[Problem to solve]:
Scan the entries that follow for the word "glandular", then report every line in which it appears.

Stored data entries

____

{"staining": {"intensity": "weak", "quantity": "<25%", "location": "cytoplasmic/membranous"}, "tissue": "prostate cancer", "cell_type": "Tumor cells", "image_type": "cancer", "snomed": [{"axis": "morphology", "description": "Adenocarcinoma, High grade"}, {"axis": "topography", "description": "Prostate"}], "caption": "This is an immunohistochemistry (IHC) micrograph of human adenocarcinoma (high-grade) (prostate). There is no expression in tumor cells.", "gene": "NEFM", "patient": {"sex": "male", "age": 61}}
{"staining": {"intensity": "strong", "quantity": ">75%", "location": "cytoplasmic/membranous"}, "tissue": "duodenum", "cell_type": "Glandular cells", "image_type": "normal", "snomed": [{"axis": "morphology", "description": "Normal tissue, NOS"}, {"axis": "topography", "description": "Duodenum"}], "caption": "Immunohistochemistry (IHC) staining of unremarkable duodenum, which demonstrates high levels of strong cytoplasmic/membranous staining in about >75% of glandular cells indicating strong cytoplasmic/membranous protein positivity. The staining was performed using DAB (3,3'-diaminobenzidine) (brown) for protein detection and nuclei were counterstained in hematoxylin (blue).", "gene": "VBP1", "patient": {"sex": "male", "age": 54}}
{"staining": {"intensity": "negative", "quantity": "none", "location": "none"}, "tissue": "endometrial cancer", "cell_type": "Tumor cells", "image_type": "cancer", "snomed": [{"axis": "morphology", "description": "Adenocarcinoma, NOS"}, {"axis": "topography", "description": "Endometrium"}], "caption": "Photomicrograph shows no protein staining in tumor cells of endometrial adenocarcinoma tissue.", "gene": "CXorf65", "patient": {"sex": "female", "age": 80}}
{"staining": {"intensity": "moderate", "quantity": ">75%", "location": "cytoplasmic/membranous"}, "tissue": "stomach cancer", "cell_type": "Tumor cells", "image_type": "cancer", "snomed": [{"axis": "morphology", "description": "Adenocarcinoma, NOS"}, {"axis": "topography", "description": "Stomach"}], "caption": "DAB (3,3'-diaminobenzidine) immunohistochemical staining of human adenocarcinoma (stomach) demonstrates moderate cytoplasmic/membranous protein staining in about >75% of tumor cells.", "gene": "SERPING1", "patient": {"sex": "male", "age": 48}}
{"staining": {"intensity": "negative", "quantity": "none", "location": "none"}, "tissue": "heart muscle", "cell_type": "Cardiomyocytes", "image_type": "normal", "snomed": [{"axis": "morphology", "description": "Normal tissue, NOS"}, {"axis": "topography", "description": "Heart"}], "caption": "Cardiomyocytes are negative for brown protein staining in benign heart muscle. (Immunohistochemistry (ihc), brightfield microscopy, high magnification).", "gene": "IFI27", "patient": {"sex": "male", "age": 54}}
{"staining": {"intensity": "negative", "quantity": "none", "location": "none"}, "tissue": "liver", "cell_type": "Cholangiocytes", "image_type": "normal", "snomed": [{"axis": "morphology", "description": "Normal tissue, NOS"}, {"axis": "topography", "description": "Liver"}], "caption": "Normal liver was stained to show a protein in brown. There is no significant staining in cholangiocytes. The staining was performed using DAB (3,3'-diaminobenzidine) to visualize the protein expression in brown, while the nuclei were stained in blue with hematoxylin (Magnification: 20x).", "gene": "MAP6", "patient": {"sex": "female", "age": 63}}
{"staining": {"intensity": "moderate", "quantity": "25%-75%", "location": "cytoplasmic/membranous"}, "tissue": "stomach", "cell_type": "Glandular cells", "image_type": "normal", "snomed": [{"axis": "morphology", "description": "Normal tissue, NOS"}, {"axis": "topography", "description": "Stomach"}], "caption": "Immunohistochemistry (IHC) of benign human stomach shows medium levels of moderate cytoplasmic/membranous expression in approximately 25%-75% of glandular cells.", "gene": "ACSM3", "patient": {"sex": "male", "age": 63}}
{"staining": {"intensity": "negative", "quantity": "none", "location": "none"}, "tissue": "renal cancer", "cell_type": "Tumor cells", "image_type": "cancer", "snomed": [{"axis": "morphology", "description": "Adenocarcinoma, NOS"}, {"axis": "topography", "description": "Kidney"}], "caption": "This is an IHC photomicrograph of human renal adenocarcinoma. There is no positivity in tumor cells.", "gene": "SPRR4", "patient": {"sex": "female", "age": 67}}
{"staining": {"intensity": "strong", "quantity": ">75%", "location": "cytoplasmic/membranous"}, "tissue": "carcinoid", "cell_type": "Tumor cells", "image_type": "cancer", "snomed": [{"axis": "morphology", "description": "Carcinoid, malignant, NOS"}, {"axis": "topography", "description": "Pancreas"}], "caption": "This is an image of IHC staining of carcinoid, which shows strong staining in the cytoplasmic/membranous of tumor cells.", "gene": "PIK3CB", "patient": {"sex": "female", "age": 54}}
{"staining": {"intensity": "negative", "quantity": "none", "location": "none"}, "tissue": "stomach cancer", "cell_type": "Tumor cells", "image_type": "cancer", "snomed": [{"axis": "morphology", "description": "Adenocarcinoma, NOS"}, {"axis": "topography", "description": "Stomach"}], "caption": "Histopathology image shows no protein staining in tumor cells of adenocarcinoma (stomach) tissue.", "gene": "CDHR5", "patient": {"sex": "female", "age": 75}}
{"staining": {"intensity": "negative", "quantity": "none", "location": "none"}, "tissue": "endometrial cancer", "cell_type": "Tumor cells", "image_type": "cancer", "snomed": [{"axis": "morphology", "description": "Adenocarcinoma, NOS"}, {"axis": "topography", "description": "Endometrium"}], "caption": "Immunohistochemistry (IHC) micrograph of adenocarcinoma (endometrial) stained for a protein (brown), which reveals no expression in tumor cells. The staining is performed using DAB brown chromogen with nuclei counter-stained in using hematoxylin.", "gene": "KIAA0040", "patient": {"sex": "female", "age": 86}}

____

[Expected answer]:
{"staining": {"intensity": "strong", "quantity": ">75%", "location": "cytoplasmic/membranous"}, "tissue": "duodenum", "cell_type": "Glandular cells", "image_type": "normal", "snomed": [{"axis": "morphology", "description": "Normal tissue, NOS"}, {"axis": "topography", "description": "Duodenum"}], "caption": "Immunohistochemistry (IHC) staining of unremarkable duodenum, which demonstrates high levels of strong cytoplasmic/membranous staining in about >75% of glandular cells indicating strong cytoplasmic/membranous protein positivity. The staining was performed using DAB (3,3'-diaminobenzidine) (brown) for protein detection and nuclei were counterstained in hematoxylin (blue).", "gene": "VBP1", "patient": {"sex": "male", "age": 54}}
{"staining": {"intensity": "moderate", "quantity": "25%-75%", "location": "cytoplasmic/membranous"}, "tissue": "stomach", "cell_type": "Glandular cells", "image_type": "normal", "snomed": [{"axis": "morphology", "description": "Normal tissue, NOS"}, {"axis": "topography", "description": "Stomach"}], "caption": "Immunohistochemistry (IHC) of benign human stomach shows medium levels of moderate cytoplasmic/membranous expression in approximately 25%-75% of glandular cells.", "gene": "ACSM3", "patient": {"sex": "male", "age": 63}}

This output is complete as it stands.